What is PROM?

Premature rupture of membranes (PROM) is the breaking open of the bag of waters surrounding the baby, the amniotic sac, before labor begins. If PROM occurs before 37 weeks of pregnancy, it is called preterm premature rupture of membranes (PPROM).  With few exceptions, once the membrane ruptures a woman usually delivers her baby within one week.

In a full-term pregnancy, membranes rupture because their strength has weakened over time and the force of contractions becomes too difficult to withstand.  Before term, however, membranes can rupture for some reasons we understand and for other reasons we still haven’t grasped.  Some contributing factors to PPROM are previous preterm birth, sexually transmitted infections, vaginal bleeding, and smoking cigarettes.   That’s right, smoking cigarettes has been linked to PPROM.  So here is another good reason to quit. Women in a lower socioeconomic setting may be at higher risk for PPROM if they receive late or no prenatal care.

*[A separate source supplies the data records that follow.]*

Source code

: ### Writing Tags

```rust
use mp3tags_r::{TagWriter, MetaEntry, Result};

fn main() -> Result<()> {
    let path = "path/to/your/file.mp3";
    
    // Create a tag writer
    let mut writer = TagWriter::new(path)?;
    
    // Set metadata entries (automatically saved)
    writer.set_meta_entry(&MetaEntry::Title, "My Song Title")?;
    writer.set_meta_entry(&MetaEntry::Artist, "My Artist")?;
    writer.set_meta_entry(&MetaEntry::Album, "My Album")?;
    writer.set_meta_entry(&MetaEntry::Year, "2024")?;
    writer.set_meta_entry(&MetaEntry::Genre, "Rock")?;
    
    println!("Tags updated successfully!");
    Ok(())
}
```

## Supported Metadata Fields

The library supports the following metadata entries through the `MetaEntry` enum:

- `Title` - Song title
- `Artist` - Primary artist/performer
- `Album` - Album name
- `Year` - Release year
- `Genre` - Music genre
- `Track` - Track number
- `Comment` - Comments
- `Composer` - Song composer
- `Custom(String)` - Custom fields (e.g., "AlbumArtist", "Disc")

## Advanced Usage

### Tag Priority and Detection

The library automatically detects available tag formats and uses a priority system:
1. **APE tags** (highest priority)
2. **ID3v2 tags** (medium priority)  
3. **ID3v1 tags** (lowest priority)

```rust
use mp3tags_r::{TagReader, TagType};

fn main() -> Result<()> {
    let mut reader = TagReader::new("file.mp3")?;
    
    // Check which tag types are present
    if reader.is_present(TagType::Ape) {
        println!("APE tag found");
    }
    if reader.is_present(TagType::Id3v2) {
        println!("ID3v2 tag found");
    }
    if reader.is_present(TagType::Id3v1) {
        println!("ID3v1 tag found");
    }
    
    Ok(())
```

Preterm PROM is not only dangerous for the baby who will be born premature, but it can also pose a serious threat to the mom because it increases her risk of infection.  Chorioamnionitis is a uterine infection that can cause a high fever, uterine pain and rapid pulse and it is important to receive treatment to avoid this.

The most common signs of PROM are a gush of water from the vagina or steady leaking, a constant wetness in your underwear no matter how many times you change it.  If you experience any symptoms, check in with your doc or midwife right away.  They can analyze the fluid, check your cervix, even do an ultrasound to see if something is going on.